Optimizing Bi-Encoder for Named Entity Recognition via Contrastive Learning

Authors: Sheng Zhang, Hao Cheng, Jianfeng Gao, Hoifung Poon

ICLR 2023 | Conference PDF | Archive PDF | Plain Text | LLM Run Details

Reproducibility Variable Result LLM Response
Research Type Experimental Experiments show that our method performs well in both supervised and distantly supervised settings, for nested and flat NER alike, establishing new state of the art across standard datasets in the general domain (e.g., ACE2004, ACE2005, Co NLL2003) and high-value verticals such as biomedicine (e.g., GENIA, NCBI, BC5CDR, JNLPBA).
Researcher Affiliation Industry Sheng Zhang, Hao Cheng, Jianfeng Gao, and Hoifung Poon Microsoft Research
Pseudocode Yes Algorithm 1: Inference for BINDER.
Open Source Code Yes We release the code at github.com/microsoft/binder.
Open Datasets Yes For nested NER, we consider ACE2004, ACE2005, and GENIA (Kim et al., 2003). For flat NER, we consider Co NLL2003 (Tjong Kim Sang & De Meulder, 2003) as well as five biomedical NER datasets from the BLURB benchmark (Gu et al., 2021): BC5-chem/disease (Li et al., 2016), NCBI (Do gan et al., 2014), BC2GM (Smith et al., 2008), and JNLPBA (Collier & Kim, 2004). In the distantly supervised setting, we consider BC5CDR (Li et al., 2016).
Dataset Splits Yes We follow Luan et al. (2018) to split ACE2004 into 5 folds, and ACE2005 into train, development and test sets. GENIA... follow Finkel & Manning (2009) and Lu & Roth (2015) to split it into 80%/10%/10% train/dev/test splits. We use the standard train, development, and test splits.

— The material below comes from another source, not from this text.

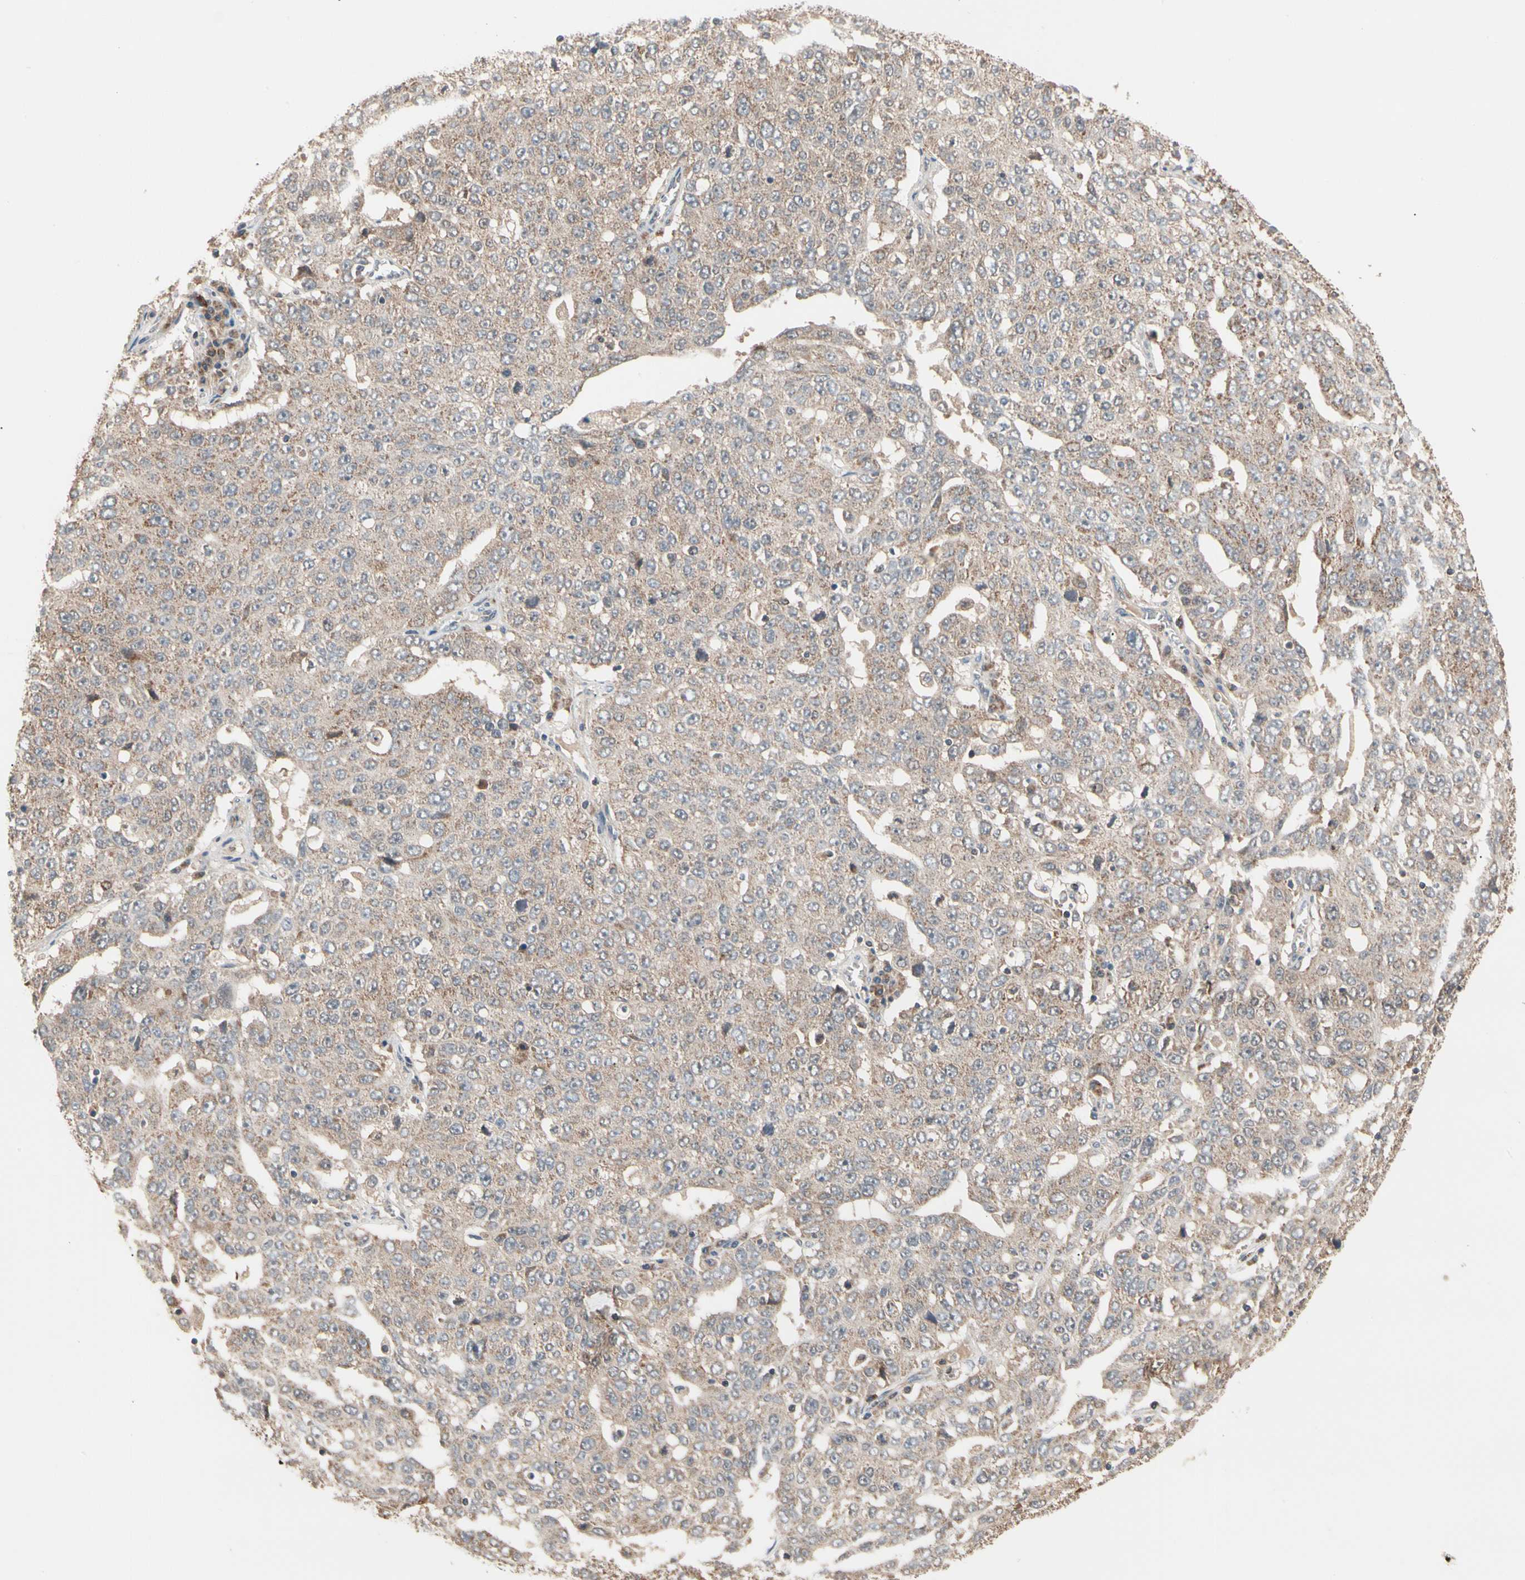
{"staining": {"intensity": "weak", "quantity": ">75%", "location": "cytoplasmic/membranous"}, "tissue": "ovarian cancer", "cell_type": "Tumor cells", "image_type": "cancer", "snomed": [{"axis": "morphology", "description": "Carcinoma, endometroid"}, {"axis": "topography", "description": "Ovary"}], "caption": "This photomicrograph reveals endometroid carcinoma (ovarian) stained with IHC to label a protein in brown. The cytoplasmic/membranous of tumor cells show weak positivity for the protein. Nuclei are counter-stained blue.", "gene": "MTHFS", "patient": {"sex": "female", "age": 62}}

Hardware Specification No The paper mentions running experiments "on GPU" in Appendix A.1, but does not provide specific hardware details such as GPU models, CPU types, or memory specifications.
Software Dependencies No The paper states: "We implement our models based on the Hugging Face Transformers library (Wolf et al., 2020)" and mentions specific models like BERT and Bio BERT, but it does not provide specific version numbers for the Hugging Face Transformers library or other software components/dependencies used.

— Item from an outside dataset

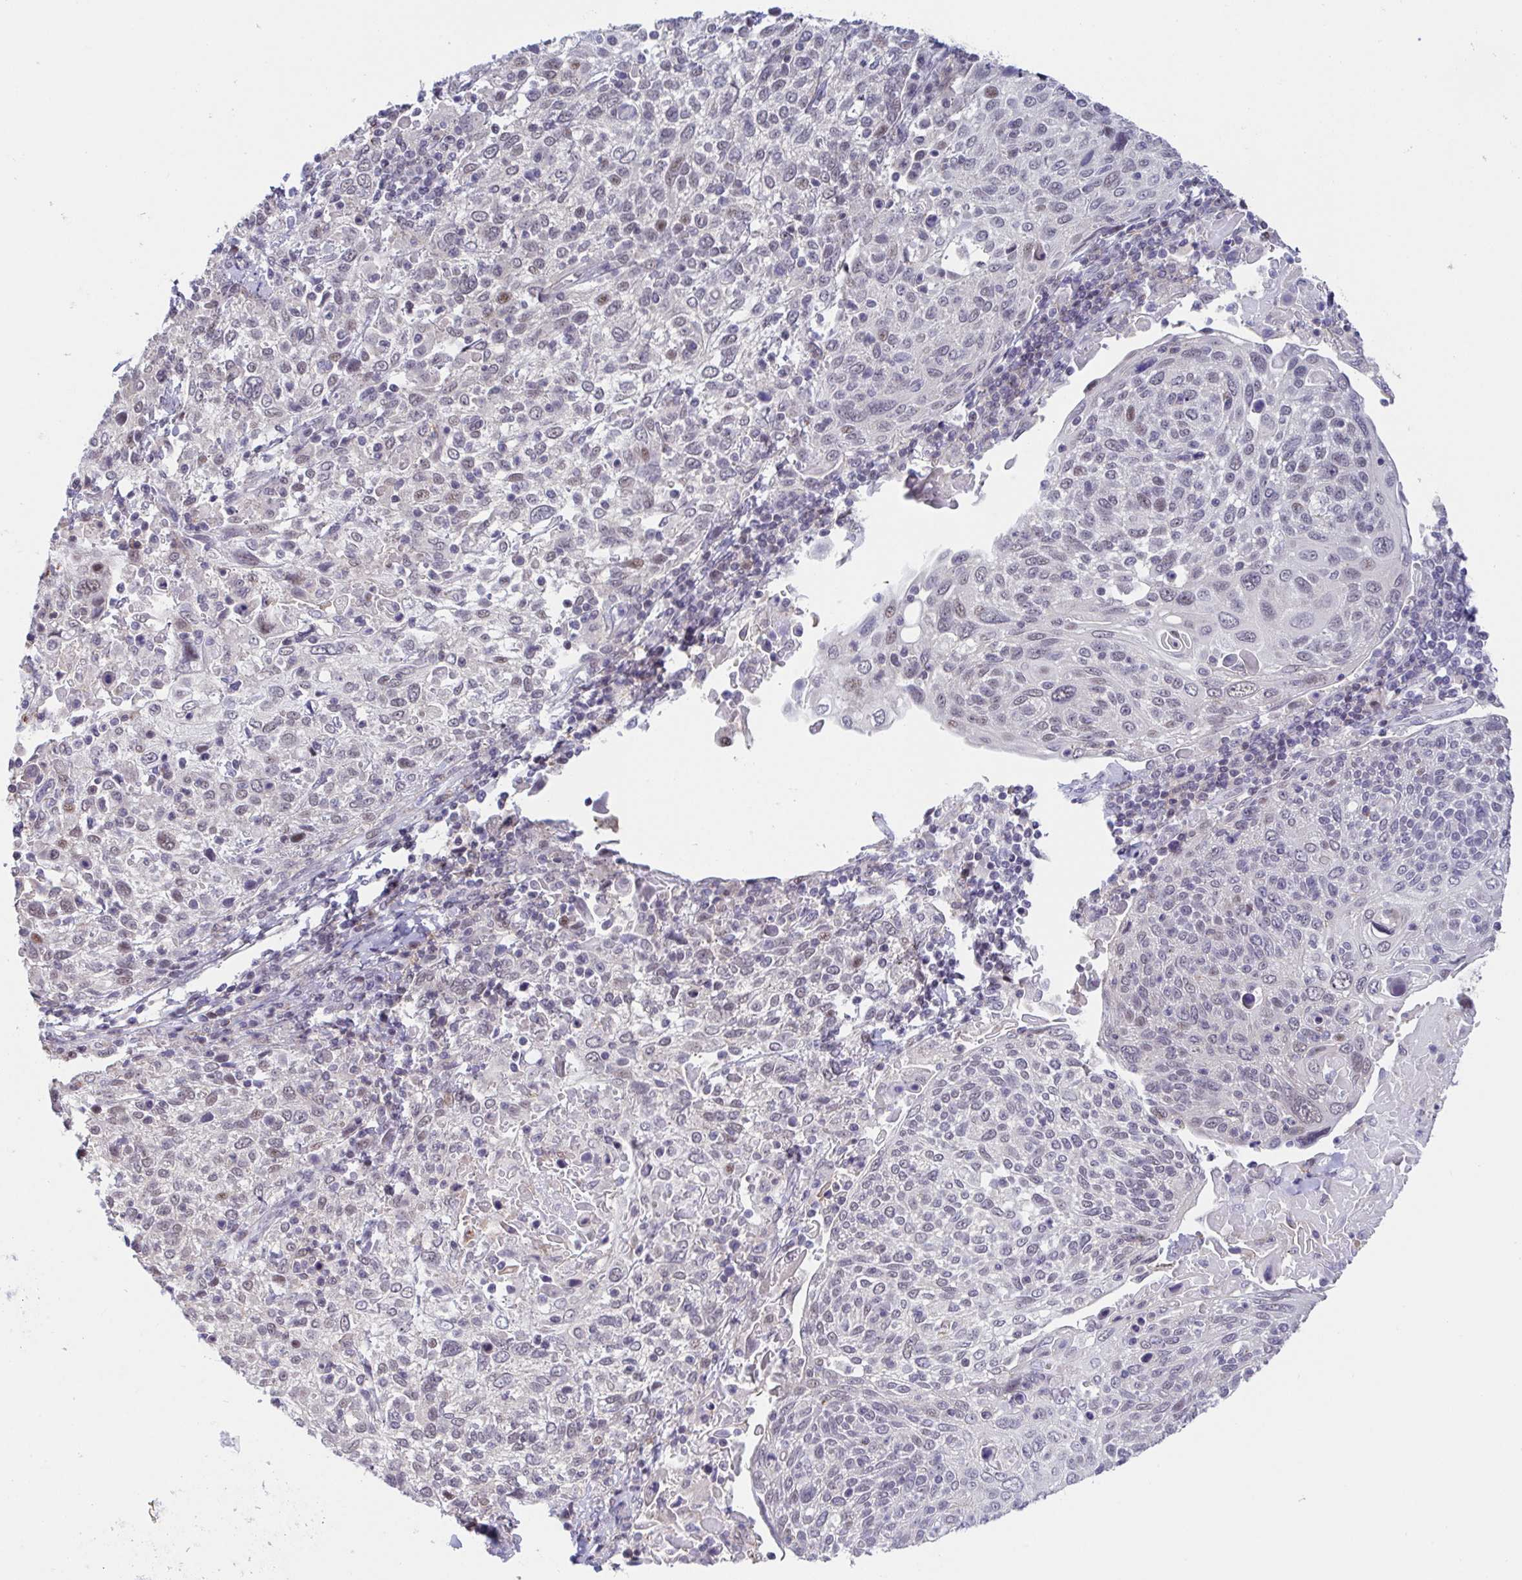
{"staining": {"intensity": "weak", "quantity": "25%-75%", "location": "nuclear"}, "tissue": "cervical cancer", "cell_type": "Tumor cells", "image_type": "cancer", "snomed": [{"axis": "morphology", "description": "Squamous cell carcinoma, NOS"}, {"axis": "topography", "description": "Cervix"}], "caption": "The photomicrograph exhibits a brown stain indicating the presence of a protein in the nuclear of tumor cells in squamous cell carcinoma (cervical).", "gene": "WDR72", "patient": {"sex": "female", "age": 61}}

Experiment Setup Yes The linear layer output size is 128; the width embedding size is 128; the initial temperatures are 0.07. We train our models with the Adam W optimizer (Loshchilov & Hutter, 2017) of a linear scheduler and dropout of 0.1. The entity start/end/span contrastive loss weights are set to α = 0.2, γ = 0.2, λ = 0.6, and the same loss weights are chosen for thresholding contrastive learning. For base encoders, we train our models for 20 epochs with a learning rate of 3e-5 and a batch size of 8 sequences with the maximum token length of N = 128. For large encoders, we train our models for 40 epochs with a learning rate of 3e-5 and a batch size of 16 sequences with the maximum token length of N = 256. The maximum token length for entity spans is set to 30. We use early stop with a patience of 10 in the distantly supervised setting. Validation is done at every 50 steps of training, and we adopt the models that have the best performance on the development set.